As a brief example, to use the DeepNull architecture with the `elu` activation
and train with batch size 4096, the above example command would be modified as
follows:

```bash
python -m deepnull.main \
  --input_tsv=/input/ORIGINAL_PHENOCOVAR_TSV \
  --output_tsv=/output/PHENOCOVAR_WITH_DEEPNULL_PREDICTION_TSV \
  --target=pheno \
  --covariates="age,sex,genotyping_array" \
  --model_config=/path/to/config.py:deepnull \
  --model_config.model_config.mlp_activation=elu \
  --model_config.training_config.batch_size=4096
```

where `/path/to/config.py` provides the path to [`config.py`](config.py) on your
machine.

## Incorporating DeepNull into a GWAS analysis

The above section, "How to run DeepNull", shows that the DeepNull software adds
a single column to a phenotype+covariate file of interest that represents a
nonlinear prediction of the target phenotype of interest. To incorporate this
into a GWAS analysis, the single additional covariate should be **added** as an
additional covariate.

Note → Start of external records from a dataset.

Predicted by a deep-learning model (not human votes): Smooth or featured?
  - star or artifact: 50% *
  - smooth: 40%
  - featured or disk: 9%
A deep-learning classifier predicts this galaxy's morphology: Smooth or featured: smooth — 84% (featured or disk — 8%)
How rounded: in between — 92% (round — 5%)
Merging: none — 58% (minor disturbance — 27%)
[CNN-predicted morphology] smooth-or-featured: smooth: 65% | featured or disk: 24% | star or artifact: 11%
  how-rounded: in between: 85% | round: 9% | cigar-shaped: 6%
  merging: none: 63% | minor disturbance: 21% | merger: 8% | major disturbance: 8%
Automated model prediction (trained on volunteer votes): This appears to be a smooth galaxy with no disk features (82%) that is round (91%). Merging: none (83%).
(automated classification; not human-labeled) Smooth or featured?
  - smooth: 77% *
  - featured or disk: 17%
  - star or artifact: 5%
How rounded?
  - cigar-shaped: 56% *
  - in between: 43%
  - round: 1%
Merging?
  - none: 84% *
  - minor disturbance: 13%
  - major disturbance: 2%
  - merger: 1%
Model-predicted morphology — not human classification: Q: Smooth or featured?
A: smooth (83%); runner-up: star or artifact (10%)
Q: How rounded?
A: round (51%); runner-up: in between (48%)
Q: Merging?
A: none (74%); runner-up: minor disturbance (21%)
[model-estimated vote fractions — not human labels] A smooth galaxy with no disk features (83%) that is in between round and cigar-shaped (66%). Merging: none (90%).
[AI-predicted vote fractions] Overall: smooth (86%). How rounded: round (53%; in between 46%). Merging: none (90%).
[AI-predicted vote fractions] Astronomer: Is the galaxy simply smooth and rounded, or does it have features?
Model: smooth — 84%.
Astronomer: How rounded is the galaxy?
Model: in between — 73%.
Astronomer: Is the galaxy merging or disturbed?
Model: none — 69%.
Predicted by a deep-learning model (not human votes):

A concrete example with `BOLT-LMM`, using the same file,
phenotype `pheno`, and covariates `age`, `sex`, `genotyping_array` as above, is
shown below:

### Original example GWAS command
```bash
# N.B. Data loading flags are omitted for brevity.

bolt \
  --phenoFile /input/ORIGINAL_PHENOCOVAR_TSV \
  --covarFile /input/ORIGINAL_PHENOCOVAR_TSV \
  --qCovarCol age \
  --qCovarCol sex \
  --qCovarCol genotyping_array \
  --phenoCol pheno
```

After running DeepNull on the `/input/ORIGINAL_PHENOCOVAR_TSV` to create the new
TSV `/output/PHENOCOVAR_WITH_DEEPNULL_PREDICTION_TSV` that includes the column
`pheno_deepnull`, the updated command is given below:

### Updated GWAS command to incorporate DeepNull
```bash
# N.B. Data loading flags are omitted for brevity.
# Note the addition of the single `--qCovarCol pheno_deepnull` line.

bolt \
  --phenoFile /output/PHENOCOVAR_WITH_DEEPNULL_PREDICTION_TSV \
  --covarFile /output/PHENOCOVAR_WITH_DEEPNULL_PREDICTION_TSV \
  --qCovarCol age \
  --qCovarCol sex \
  --qCovarCol genotyping_array \
  --qCovarCol pheno_deepnull \
  --phenoCol pheno
```

## Data

Datasets used to reproduce the results from the above publication are available
to researchers with approved access to the
[UK Biobank](https://www.ukbiobank.ac.uk/).

NOTE: the content of this research code repository (i) is not intended to be a
medical device; and (ii) is not intended for clinical use of any kind, including
but not limited to diagnosis or prognosis.

This is not an officially supported Google product.